Sebagai pelopor berkembangnya film horor di India-pasca hiatusnya Shyam Ramsay, horor buatan Vikram Bhatt (Creature 3D, Raaz Reboot, 1921) selalu mematenkan formula sama: jumpscare berisik, twist berlapis dan bumbu erotis-yang mana menandakan dirinya sebagai sineas yang setia terhadap formula (jika tak ingin disebut malas). Raaz (2002) mungkin dirasa berhasil karena penonton pertama kali melihat sebuah eksekusi. Namun, pasca kemajuan teknologi (serta pemahaman) masa kini, formula tersebut sangatlah usang-yang kemudian melahirkan sebuah kejemuan atas harapan lebih yang enggan pembuatnya raih. Demikian gambaran utama Ghost.
Seorang politikus asal India yang menetap di Inggris, Karan Khanna (Shivam Bhaargava) dituduh telah melakukan pembunuhan terhadap sang istri, Barkhaa (Gayathri Iyer). Tuduhan tersebut memberatkan dirinya pasca sebuah rekaman CCTV ditampilkan. Simran (Sanaya Irani) adalah pengacara yang menangani kasusnya. Ketika hendak melakukan riset lebih, Simran mendapati sebuah misteri yang berhubungan dengan arwah gentayangan.
Didasari pada artikel surat kabar di mana Pengadilan Inggris telah mengizinkan masalah yang melibatkan roh untuk diadili, premisnya sendiri menarik. Namun, jangan harap ada sebuah perdebatan atau korelasi antara hukum pengadilan dengan roh gentayangan, naskahnya sendiri malas untuk menjabarkan. Ketimbang menjadikannya sebuah bahan eksplorasi mendalam, Vikram Bhatt menjadikan materi tersebut sebagai bahan jualan-yang kehadirannya sebatas di jadikan pernak-pernik sambil lalu.
Itu tampil senasib dengan pengadeganan ruang persidangan yang nihil dampak pula gesekan. Sementara horor utama filmnya berasal dari gelintiran jumpscare yang sebatas menampilkan penampakan, riasan hantu utama filmnya sungguh patut untuk ditertawakan. Apa seramnya sebuah penampakan yang menjadikan kepala terbalik (lengkap dengan riasan prostetik buruk) sebagai penebar ancaman? Di sisi lain, Bhatt pun sempat memaerkan beragam penampakan hasil buatan CGI menggelikan.
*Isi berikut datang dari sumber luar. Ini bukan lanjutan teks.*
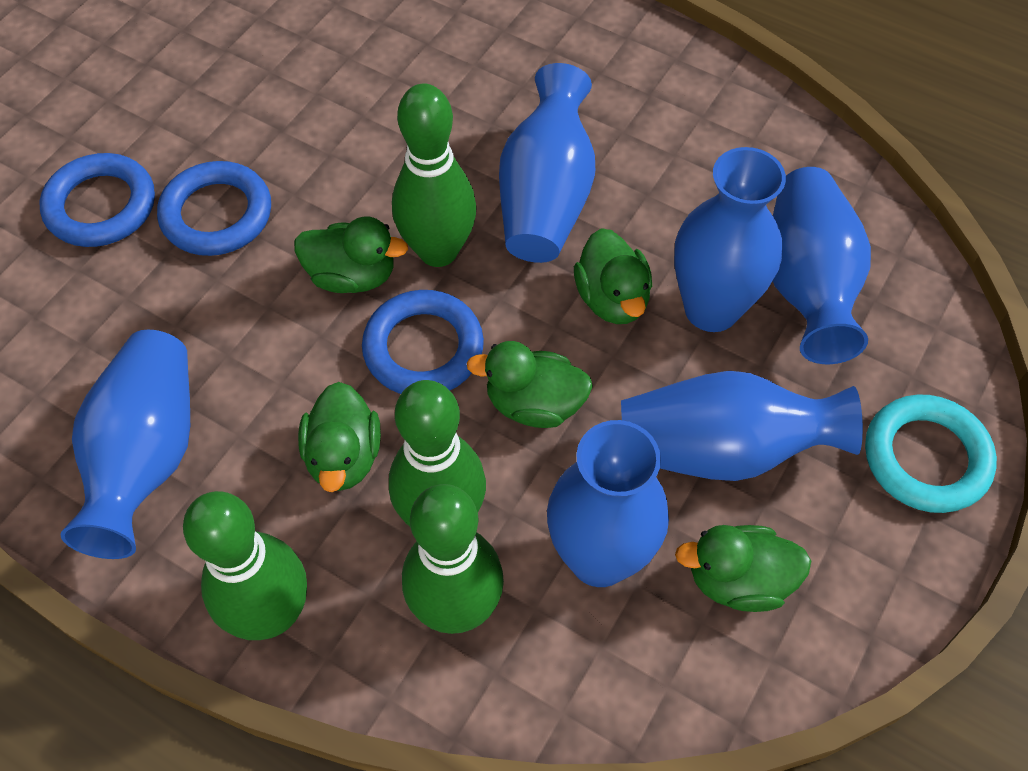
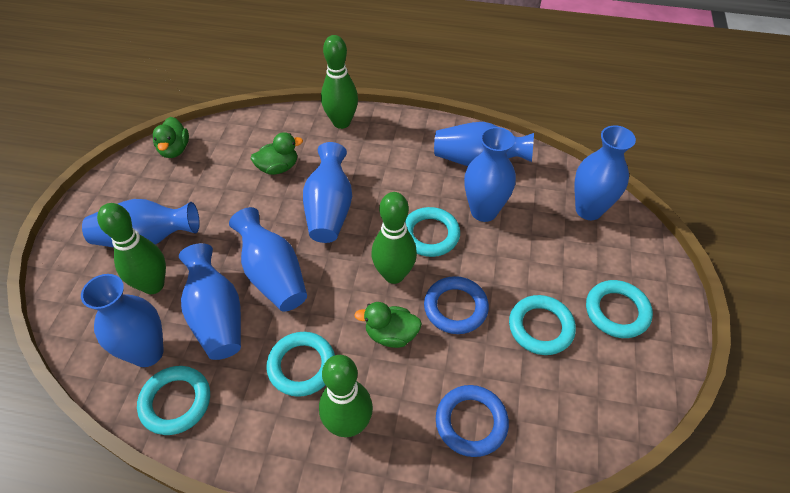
blue ring: [40,153,155,247] [157,161,271,256] [362,290,484,394] = 3 -> [424,276,489,334] [436,385,509,457] = 2
blue vase: [60,330,190,559] [499,63,595,263] [547,420,669,587] [621,371,863,481] [674,147,786,332] [773,167,871,364] = 6 -> [81,274,164,367] [82,199,200,248] [179,243,241,360] [229,207,307,312] [303,142,352,243] [434,122,534,166] [464,127,516,222] [575,126,636,220] = 8
green duck: [294,217,408,293] [298,382,381,492] [466,341,593,428] [574,228,652,324] [675,525,811,612] = 5 -> [153,117,189,158] [251,132,303,175] [354,302,422,348] = 3
turquoise ring: [865,394,997,513] = 1 -> [137,366,210,435] [266,332,335,397] [405,207,460,257] [509,295,576,355] [586,280,653,338] = 5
Naskah yang ditulis oleh Vikram Bhatt bersama Srivinay Salian (penulis dialog) luar binasa ketika karakternya menyampaikan barisan dialog yang nekat tampil untuk terdengar puitis, seketika menghasilkan kalimat berantakan tak beraturan. Beberapa kali saya gagal fokus mencerna makna utama miliknya yang berbelit-belit hanya untuk menyampaikan pesan bernada sinis. Selain tak lazim digunakan seseorang, kalimat tersebut berpotensi memancing sebuah perdebatan yang mengusik amarah tak karuan. Kondisi ini nyata seperti apa yang saya rasakan.
Spirit possession. Demikian nama permainan iblis untuk merasuki jiwa seseorang yang kerap disebutkan oleh karakternya. Keberadaan nama ini hanya sebatas dijadikan jalan pintas untuk Ghost menjawab pertanyaan yang semula dilontarkan. Twist-nya pada awalnya berhasil menyulut sebuah atensi kala Bhatt perlahan menguarkan sebuah misteri. Misteri yang berujung hampa kala jawabannya terlampau sederhana-berbekal ketidaksengajaan sarat keterkaitan dengan para karakternya.
Pun, romansanya tak pernah benar-benar bekerja. Unsur love/hate antara Simran dan Karan terlalu meregang pasca sebuah kesalahan berulang kian ditampilkan. Karkterisasinya pun tak pernah benar-benar sampai kala semuanya hanya berjalan di permukaan. Misalnya Simran-yang kecanduan morfin, urung diberikan sebuah ruang guna penonton mengerti akan keputusannya, selain fakta bahwa kematian sang ayah adalah penyebabnya.
Selain penemapatan penampakan asal tampil (penampakan sering berlangsung kala sebuah dialog diutarakan atau soundtrack dimainkan) yang menandai ketidakpekaan pembuatnya, perpindahan antar adegan kerap menciptakan sebuah transisi kasar. Puncaknya adalah tatkala sebuah konklusi ditampilkan, kala semuanya terselesaikan lewat sebuah cara menggelikan. Penebusan tak setimpal ini semakin berantakan kala Ghost menerapkan sebuah clue penanda sebuah keberlanjutan. Sungguh sebuah gambaran yang tak pernah saya harapkan.